— Так поясните, прошу, вашу мысль насчет различных проявлений патриотизма, — сказал он, легкомысленно обмахиваясь фуражкой.
— Я просто хотела сказать, что отказ от эмиграции — это еще не самый действенный способ выразить любовь к отечеству.
— Конечно, есть куда более действенные. Это я понимаю.
— Но тогда, очевидно, надо быть последовательным, согласитесь.
— То есть действовать самому? — поинтересовался он.
Людмила молча пожала плечами, давая понять, что тут и спрашивать нечего.
— Вообще-то, логично, — согласился он. — Но это уж вы, прошу прощения, слишком многого от меня хотите.
— Я от вас вообще ничего не хочу, — сказала она выразительно. — Это вы попросили меня пояснить мысль!
— Да, верно, верно…
Господи, да чего с него взять, подумала она снова. Профессор говорил ведь, что он чуть ли не со студенческих лет отличался полным равнодушием к политике — типичный ученый обыватель. Понятно, почему не уехал и не собирается уезжать. Так спокойнее! Тем более, что фронт ему больше и в самом деле не грозит…
На этой мысли она споткнулась. Теперь-то не грозит, это верно, но ведь он уже был на фронте с самого начала войны — и в Африке, и под Сталинградом. Обыватель, пожалуй, постарался бы этого избежать. А может быть, он просто оголтелый шовинист? Она искоса глянула на него с подозрением, но по лицу было не понять, шовинист или не шовинист. Лицо как лицо, не слишком арийское, нос мог быть и покороче. И хорошо, что волосы темные, а то была бы еще одна белокурая бестия. Нет, Эгона он не напоминает нисколько — тот красив, но на редкость несимпатичен, этот же, скорее, наоборот… Дорнбергер, словно почувствовав на щеке ее взгляд, тоже покосился, почти не поворачивая головы, и вдруг подмигнул самым непозволительным образом.
— Не надо смотреть на меня с таким отвращением, — сказал он.
— Я не смотрю на вас с отвращением. Это просто любопытство.
— Правда? Я польщен, Люси, даже если это любопытство не очень благожелательное. Да и с чего ему быть благожелательным, верно?
— Действительно, с чего бы. Ну, вот мы и пришли. Туда, пожалуйста, за угол.
— Что это за здание?
— Это ратуша, я вам тут хотела показать пьяного осла.

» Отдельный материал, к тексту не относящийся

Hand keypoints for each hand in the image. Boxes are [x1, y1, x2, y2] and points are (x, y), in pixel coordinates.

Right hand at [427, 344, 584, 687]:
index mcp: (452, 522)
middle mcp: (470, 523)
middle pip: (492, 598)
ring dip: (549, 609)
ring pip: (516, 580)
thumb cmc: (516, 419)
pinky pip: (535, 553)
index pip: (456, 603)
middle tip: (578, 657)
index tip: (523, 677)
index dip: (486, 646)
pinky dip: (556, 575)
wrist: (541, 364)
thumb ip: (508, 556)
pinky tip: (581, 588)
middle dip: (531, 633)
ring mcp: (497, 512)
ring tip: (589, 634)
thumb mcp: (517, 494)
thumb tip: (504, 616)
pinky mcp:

— Пьяного кого? — изумленно переспросил Дорнбергер.
— Осла, это такая статуя. Вы не помните? У входа в погребок — Дионис на пьяном осле, собственно они оба пьяны, но ослик более явно…
Когда подошли к спуску в «Ратскеллер», Дорнбергер вспомнил — да, конечно, бывал и здесь, и этих забулдыг помнит, они ведь некоторым образом местная знаменитость, даже какие-то стишки сложены в их честь. Оба действительно были уже хороши, но у Диониса опьянение выражалось главным образом в том, что он невесть с чего взгромоздился на лежащего осла, явно не собираясь никуда ехать, поскольку осел лежал и тоже никуда не собирался. Уши у осла были упрямо прижаты, губы распущены в блаженной пьяной ухмылке — он откровенно посмеивался над своим седоком.